### Your assignment
Restate word for word the lines from the one containing "nose: (150, 256)" through the end of the listing below, with both ends included.

### Dataset entries
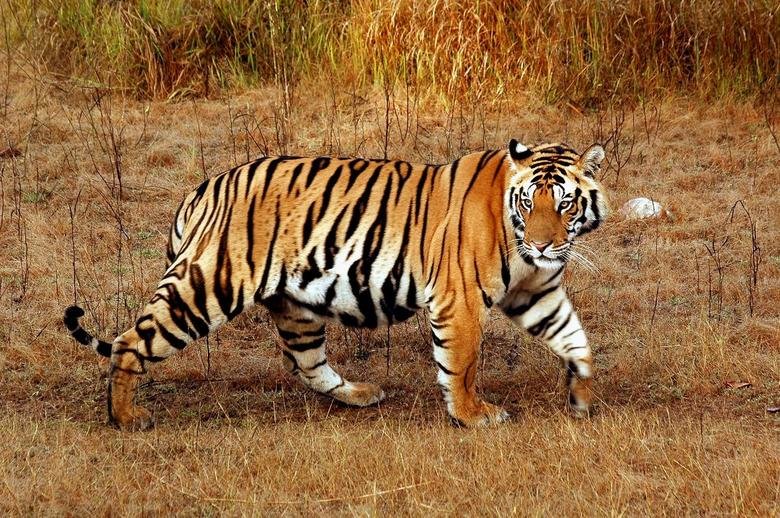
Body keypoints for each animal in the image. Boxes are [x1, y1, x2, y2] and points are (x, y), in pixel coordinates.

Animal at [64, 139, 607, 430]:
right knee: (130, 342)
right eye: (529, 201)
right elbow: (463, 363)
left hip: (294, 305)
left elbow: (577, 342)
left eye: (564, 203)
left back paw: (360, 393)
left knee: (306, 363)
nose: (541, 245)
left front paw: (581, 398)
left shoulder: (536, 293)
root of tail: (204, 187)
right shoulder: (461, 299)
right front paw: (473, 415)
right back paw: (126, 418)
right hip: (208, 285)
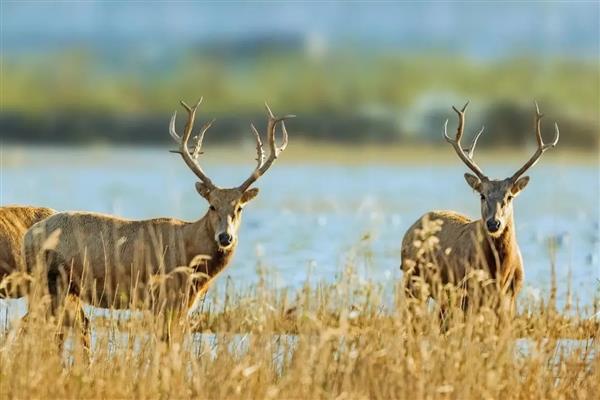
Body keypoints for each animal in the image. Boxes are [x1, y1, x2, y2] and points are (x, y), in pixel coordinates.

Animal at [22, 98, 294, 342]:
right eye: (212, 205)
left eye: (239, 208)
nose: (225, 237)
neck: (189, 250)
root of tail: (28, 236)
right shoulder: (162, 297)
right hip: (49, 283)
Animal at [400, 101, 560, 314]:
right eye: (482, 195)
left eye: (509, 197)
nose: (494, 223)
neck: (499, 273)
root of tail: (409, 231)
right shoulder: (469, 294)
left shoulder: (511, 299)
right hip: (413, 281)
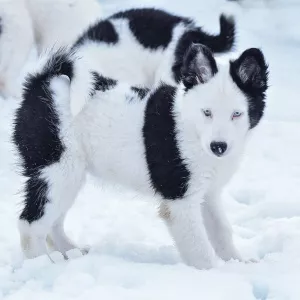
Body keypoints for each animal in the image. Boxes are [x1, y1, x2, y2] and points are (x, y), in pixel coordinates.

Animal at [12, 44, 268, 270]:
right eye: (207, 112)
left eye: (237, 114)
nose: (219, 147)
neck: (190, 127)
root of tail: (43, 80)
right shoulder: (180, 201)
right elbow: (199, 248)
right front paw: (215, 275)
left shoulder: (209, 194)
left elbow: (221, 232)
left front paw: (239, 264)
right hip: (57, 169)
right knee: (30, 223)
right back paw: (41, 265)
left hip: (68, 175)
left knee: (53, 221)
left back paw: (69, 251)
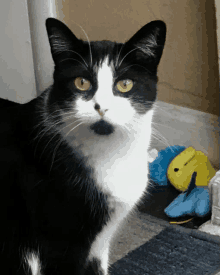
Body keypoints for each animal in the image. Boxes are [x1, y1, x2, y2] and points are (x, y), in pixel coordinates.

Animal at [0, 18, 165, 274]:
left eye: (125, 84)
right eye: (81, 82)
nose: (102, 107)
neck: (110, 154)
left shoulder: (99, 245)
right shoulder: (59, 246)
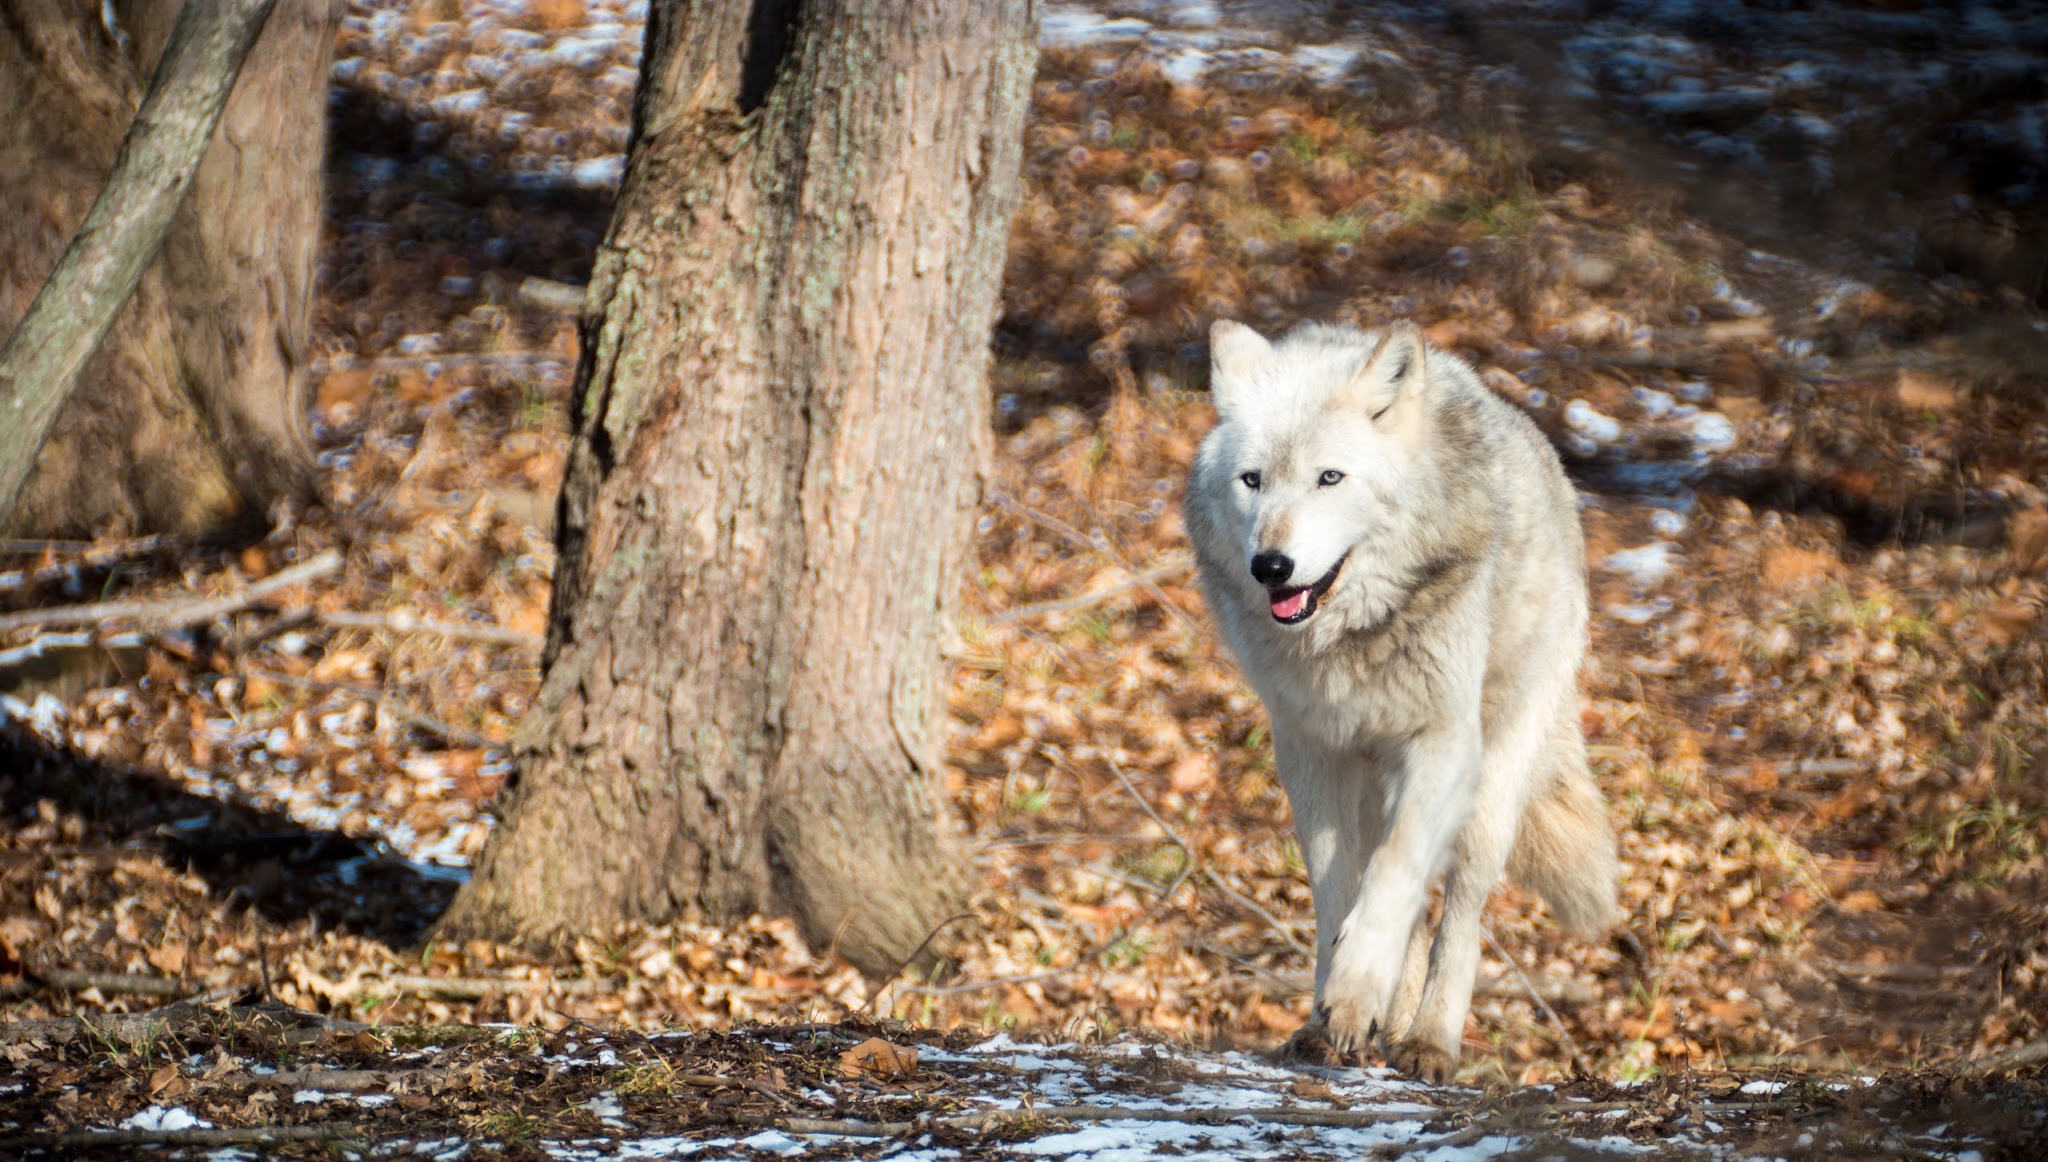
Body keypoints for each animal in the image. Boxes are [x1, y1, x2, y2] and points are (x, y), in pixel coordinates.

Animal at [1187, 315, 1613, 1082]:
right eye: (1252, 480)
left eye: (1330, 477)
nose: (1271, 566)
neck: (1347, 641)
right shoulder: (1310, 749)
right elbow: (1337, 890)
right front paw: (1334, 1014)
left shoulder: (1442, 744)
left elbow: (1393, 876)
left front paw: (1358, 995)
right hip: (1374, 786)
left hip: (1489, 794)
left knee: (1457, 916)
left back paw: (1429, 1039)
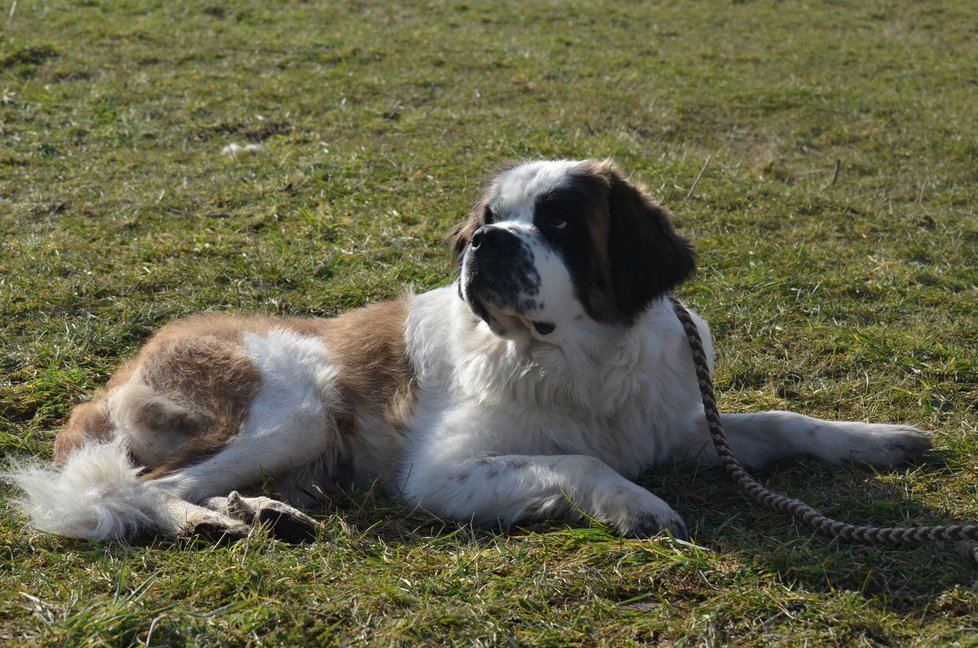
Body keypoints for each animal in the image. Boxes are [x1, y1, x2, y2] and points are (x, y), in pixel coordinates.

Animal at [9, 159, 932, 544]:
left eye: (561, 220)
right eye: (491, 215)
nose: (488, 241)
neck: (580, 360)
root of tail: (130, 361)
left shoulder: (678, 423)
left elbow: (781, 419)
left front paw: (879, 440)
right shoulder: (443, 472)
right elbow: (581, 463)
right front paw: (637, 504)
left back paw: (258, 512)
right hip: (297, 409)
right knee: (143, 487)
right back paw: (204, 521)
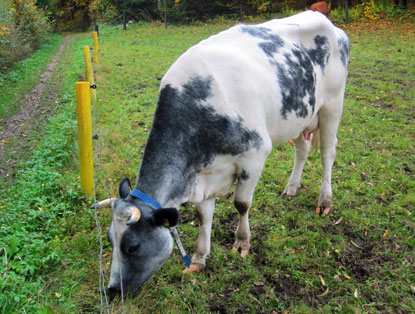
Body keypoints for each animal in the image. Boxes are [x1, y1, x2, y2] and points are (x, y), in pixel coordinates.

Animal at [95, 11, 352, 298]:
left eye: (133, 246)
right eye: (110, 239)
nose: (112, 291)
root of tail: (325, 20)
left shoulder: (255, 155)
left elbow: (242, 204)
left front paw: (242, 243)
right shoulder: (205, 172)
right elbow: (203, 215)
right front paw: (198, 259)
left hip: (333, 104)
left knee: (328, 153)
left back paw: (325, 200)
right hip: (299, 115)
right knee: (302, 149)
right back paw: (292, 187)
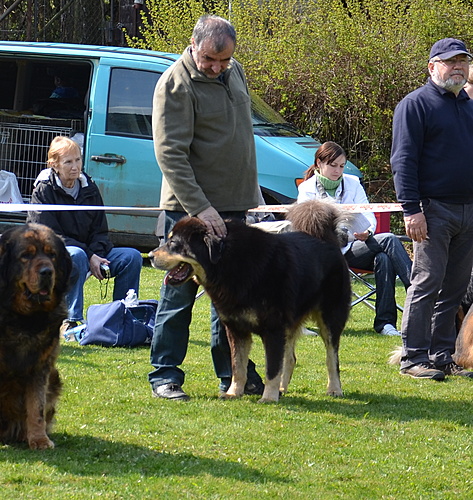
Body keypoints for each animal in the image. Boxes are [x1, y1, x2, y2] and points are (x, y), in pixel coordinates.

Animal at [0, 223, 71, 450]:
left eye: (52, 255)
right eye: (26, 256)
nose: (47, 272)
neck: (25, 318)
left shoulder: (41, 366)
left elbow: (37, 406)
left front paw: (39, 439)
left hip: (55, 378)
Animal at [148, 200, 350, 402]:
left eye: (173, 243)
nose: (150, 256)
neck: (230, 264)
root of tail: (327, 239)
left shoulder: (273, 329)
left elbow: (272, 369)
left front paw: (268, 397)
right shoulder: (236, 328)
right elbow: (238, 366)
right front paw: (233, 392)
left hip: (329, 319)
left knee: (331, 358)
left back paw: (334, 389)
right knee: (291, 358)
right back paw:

### Result of this task
nose: (150, 256)
neck: (230, 264)
root of tail: (327, 239)
left shoulder: (273, 329)
left elbow: (272, 369)
left front paw: (268, 397)
right shoulder: (236, 328)
right elbow: (238, 366)
right front paw: (233, 392)
left hip: (329, 319)
left knee: (331, 358)
left back paw: (334, 389)
right knee: (291, 358)
right back paw:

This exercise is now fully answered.